*** Extracted records Section Begins ***
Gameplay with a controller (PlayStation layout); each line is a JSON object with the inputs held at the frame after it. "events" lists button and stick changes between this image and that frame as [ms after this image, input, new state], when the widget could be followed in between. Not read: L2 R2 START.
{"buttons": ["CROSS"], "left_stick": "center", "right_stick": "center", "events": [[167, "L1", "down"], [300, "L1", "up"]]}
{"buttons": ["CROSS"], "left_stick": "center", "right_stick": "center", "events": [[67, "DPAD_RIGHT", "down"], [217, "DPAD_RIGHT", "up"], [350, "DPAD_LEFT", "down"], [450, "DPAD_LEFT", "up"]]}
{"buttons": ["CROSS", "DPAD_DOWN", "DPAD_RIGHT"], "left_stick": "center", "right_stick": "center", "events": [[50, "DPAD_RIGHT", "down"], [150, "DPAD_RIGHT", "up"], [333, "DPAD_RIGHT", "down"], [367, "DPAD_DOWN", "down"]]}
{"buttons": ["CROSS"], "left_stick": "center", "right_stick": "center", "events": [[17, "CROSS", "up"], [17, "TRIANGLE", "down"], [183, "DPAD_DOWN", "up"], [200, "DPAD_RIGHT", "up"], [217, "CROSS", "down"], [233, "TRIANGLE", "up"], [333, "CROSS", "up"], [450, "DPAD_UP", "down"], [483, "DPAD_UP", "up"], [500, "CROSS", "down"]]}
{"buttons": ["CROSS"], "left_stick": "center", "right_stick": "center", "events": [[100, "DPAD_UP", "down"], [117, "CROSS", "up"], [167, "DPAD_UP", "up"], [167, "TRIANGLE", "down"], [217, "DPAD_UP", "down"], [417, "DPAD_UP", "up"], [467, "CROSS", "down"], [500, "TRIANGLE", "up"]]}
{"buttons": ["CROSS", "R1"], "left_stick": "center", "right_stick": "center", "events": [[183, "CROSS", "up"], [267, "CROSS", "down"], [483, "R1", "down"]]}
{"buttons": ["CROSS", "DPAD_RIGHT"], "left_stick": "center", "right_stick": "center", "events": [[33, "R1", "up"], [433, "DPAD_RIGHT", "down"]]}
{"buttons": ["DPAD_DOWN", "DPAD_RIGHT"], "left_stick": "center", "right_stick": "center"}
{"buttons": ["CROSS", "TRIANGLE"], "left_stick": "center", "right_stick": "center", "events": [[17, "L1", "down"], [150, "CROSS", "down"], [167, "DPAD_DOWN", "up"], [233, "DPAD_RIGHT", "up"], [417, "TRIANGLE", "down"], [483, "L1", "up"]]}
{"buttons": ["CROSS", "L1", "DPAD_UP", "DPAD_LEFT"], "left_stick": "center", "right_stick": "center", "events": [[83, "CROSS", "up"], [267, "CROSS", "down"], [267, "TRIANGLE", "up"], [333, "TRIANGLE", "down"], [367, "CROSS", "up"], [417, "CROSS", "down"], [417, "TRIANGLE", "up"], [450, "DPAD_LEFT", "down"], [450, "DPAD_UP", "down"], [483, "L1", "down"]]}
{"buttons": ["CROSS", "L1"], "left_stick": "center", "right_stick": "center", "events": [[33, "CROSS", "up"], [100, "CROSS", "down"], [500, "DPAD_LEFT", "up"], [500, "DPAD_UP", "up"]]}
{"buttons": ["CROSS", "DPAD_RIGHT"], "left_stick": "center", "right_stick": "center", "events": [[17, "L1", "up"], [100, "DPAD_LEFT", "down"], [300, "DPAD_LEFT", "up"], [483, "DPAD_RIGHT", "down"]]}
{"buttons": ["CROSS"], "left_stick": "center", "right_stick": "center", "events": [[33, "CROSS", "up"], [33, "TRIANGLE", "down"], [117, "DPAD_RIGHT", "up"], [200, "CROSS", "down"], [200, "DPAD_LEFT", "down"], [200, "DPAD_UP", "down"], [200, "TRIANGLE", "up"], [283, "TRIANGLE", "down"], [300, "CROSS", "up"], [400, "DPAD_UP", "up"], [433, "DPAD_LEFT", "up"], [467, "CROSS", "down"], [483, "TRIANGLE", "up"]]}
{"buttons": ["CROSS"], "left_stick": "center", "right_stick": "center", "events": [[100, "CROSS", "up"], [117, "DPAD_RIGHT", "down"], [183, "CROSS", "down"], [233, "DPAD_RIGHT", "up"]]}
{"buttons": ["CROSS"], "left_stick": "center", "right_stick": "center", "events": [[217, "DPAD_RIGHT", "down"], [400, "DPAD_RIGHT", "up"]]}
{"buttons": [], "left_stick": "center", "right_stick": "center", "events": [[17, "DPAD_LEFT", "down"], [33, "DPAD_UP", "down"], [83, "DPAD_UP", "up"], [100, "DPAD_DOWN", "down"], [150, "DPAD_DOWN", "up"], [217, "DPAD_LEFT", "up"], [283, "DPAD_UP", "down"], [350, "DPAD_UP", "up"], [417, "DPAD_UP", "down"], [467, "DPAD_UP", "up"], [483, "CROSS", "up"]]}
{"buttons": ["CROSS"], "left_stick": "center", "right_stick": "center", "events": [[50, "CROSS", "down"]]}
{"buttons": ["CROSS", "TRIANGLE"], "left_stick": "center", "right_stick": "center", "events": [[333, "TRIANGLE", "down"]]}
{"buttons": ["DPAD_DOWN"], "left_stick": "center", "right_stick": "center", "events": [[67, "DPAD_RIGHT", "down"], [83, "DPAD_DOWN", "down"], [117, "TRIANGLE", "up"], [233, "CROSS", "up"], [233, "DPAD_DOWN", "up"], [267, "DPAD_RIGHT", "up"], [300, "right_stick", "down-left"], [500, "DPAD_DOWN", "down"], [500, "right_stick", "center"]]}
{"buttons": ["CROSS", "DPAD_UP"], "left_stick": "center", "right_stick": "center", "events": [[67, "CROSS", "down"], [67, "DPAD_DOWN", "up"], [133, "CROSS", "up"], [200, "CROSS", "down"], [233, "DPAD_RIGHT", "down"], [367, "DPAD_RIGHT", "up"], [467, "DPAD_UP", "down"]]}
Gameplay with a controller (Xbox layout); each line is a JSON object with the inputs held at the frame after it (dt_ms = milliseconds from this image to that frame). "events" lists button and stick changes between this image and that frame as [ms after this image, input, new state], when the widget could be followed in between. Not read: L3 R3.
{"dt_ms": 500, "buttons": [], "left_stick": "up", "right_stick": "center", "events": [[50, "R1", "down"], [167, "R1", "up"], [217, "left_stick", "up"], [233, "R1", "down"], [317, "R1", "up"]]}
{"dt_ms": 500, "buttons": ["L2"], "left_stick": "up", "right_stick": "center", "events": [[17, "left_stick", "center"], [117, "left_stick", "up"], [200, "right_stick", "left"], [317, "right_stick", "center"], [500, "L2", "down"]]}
*** Extracted records Section Ends ***
▸ **Your task**: The answer must be a single number: how many lines in the data above contain the string "input".

▸ **Exercise answer**: 2